TASK DESCRIPTION: Please return every line in the entries below with the word "down" in it.

MATERIAL TO PROCESS:

•••••

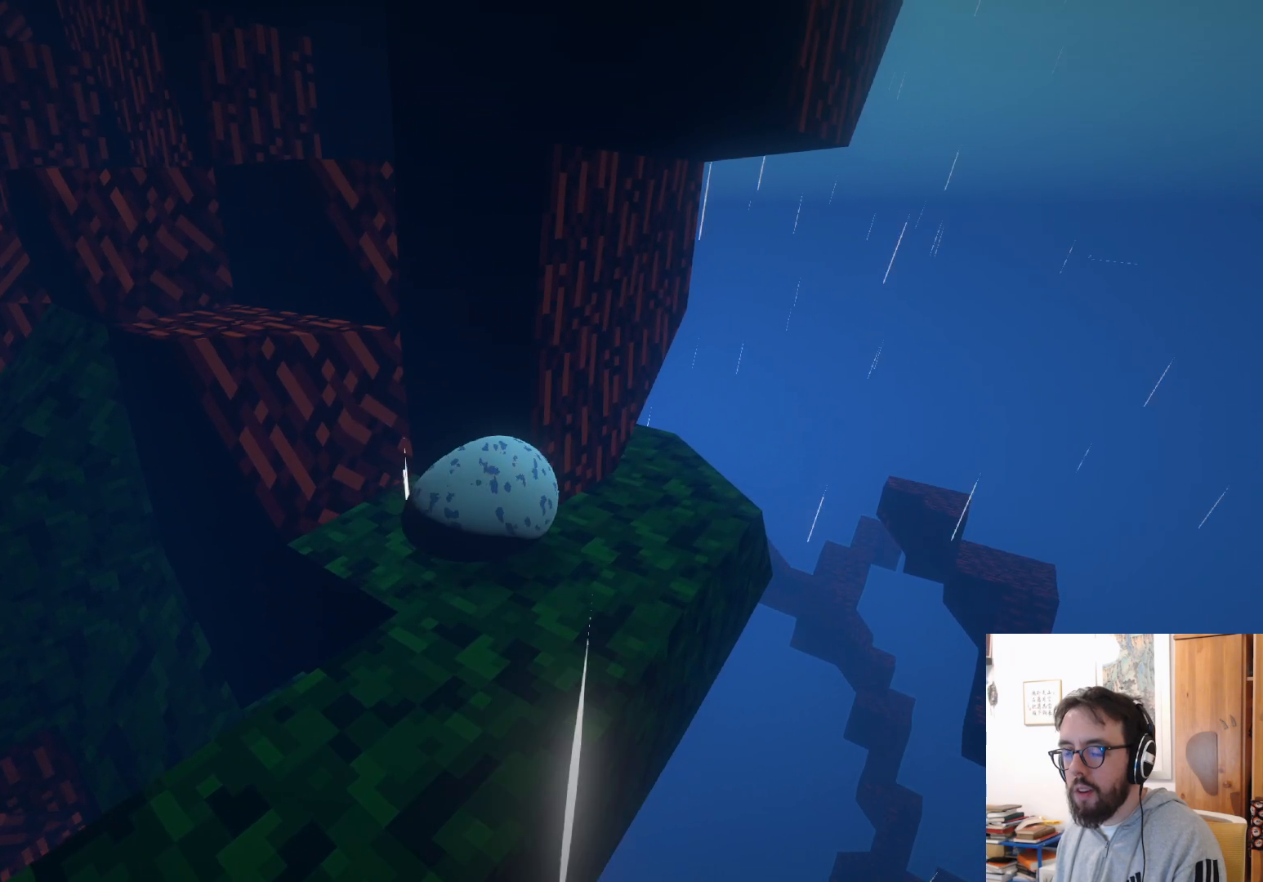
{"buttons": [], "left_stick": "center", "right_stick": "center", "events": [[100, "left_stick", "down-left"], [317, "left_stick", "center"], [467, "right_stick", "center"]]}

•••••

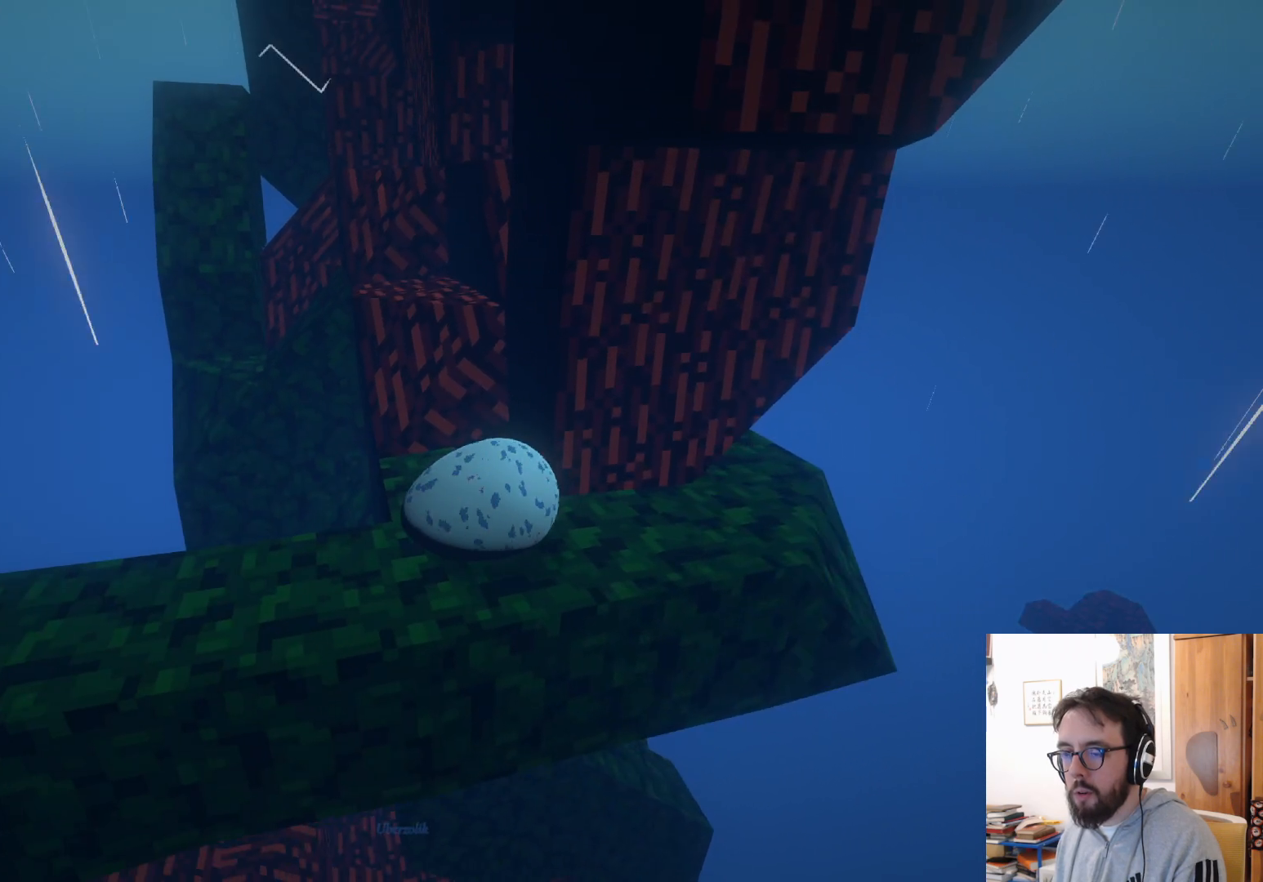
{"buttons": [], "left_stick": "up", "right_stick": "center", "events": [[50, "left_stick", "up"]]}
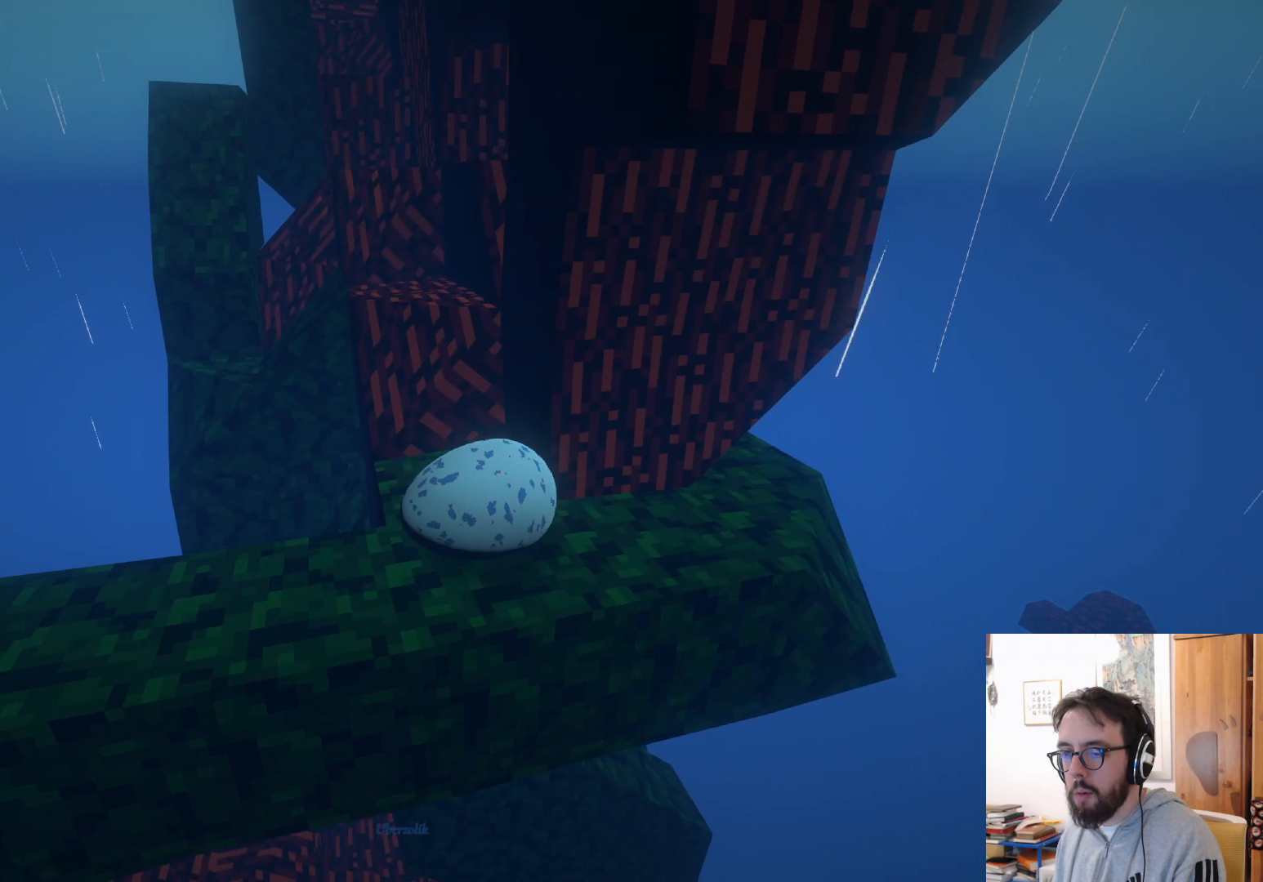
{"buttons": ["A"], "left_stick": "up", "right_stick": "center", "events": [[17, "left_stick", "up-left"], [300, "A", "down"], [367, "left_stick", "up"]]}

•••••

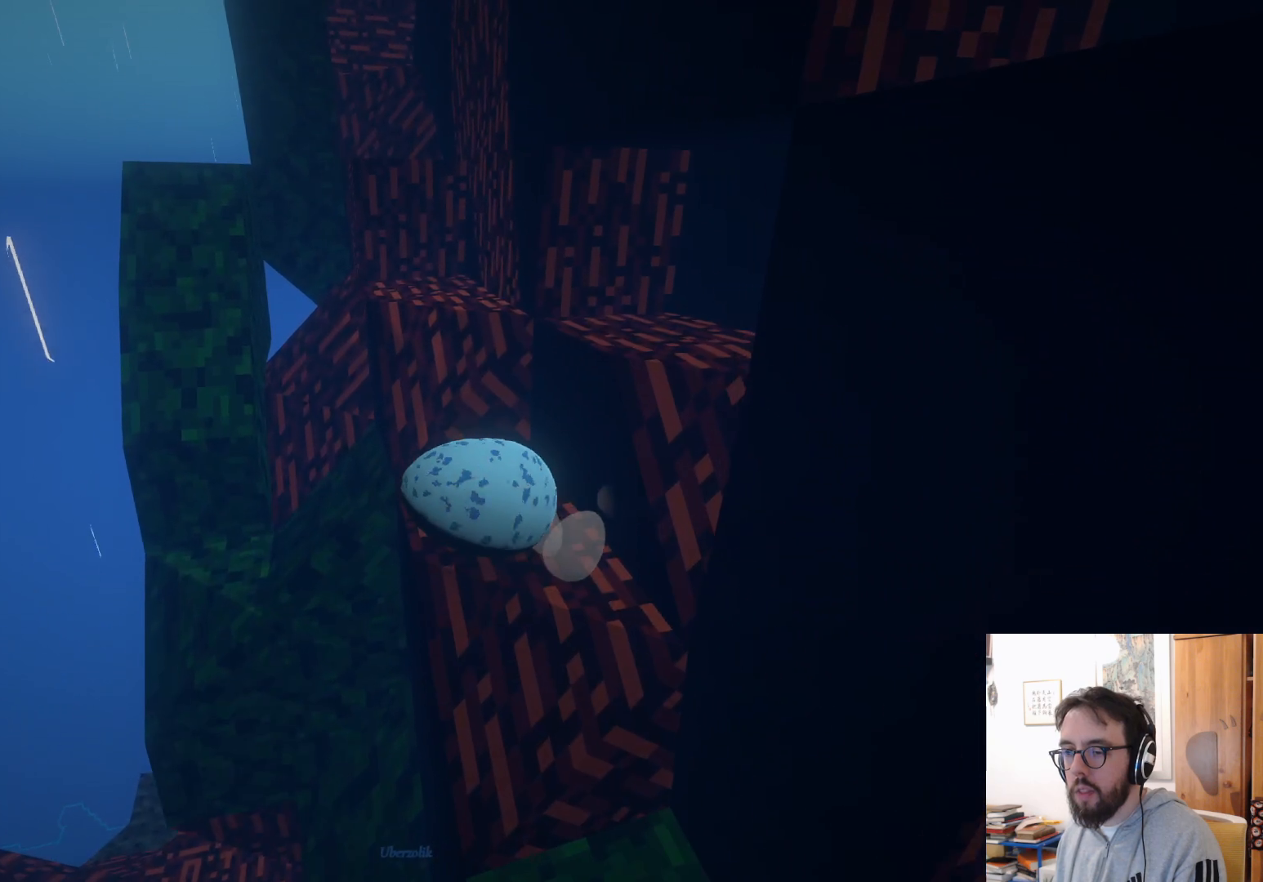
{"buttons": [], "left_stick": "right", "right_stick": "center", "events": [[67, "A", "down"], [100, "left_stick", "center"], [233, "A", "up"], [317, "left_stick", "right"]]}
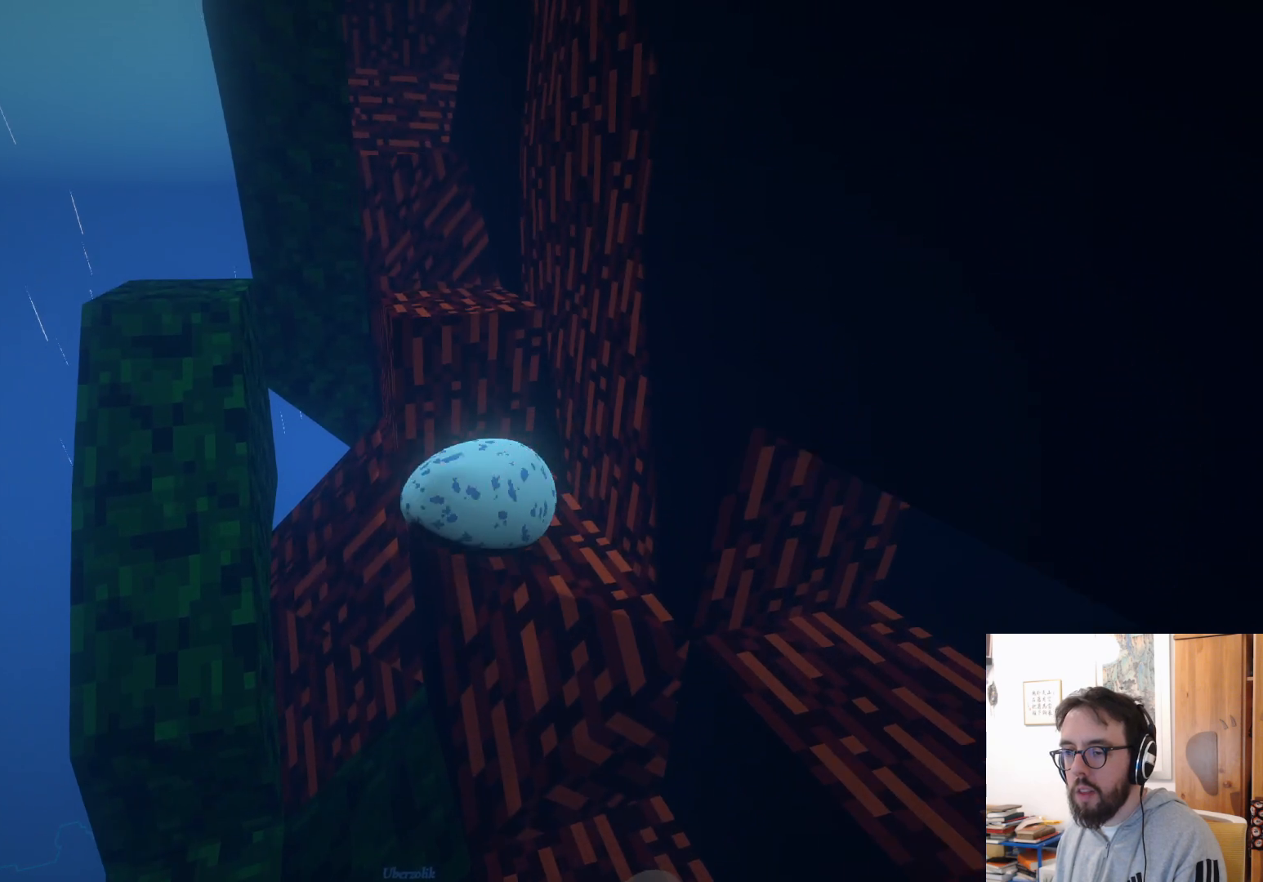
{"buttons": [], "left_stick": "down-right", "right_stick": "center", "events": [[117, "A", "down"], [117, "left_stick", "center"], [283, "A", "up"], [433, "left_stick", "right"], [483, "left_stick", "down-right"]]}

•••••

TASK RESPONSE:
{"buttons": [], "left_stick": "center", "right_stick": "center", "events": [[100, "left_stick", "down-left"], [317, "left_stick", "center"], [467, "right_stick", "center"]]}
{"buttons": ["A"], "left_stick": "up", "right_stick": "center", "events": [[17, "left_stick", "up-left"], [300, "A", "down"], [367, "left_stick", "up"]]}
{"buttons": [], "left_stick": "right", "right_stick": "center", "events": [[67, "A", "down"], [100, "left_stick", "center"], [233, "A", "up"], [317, "left_stick", "right"]]}
{"buttons": [], "left_stick": "down-right", "right_stick": "center", "events": [[117, "A", "down"], [117, "left_stick", "center"], [283, "A", "up"], [433, "left_stick", "right"], [483, "left_stick", "down-right"]]}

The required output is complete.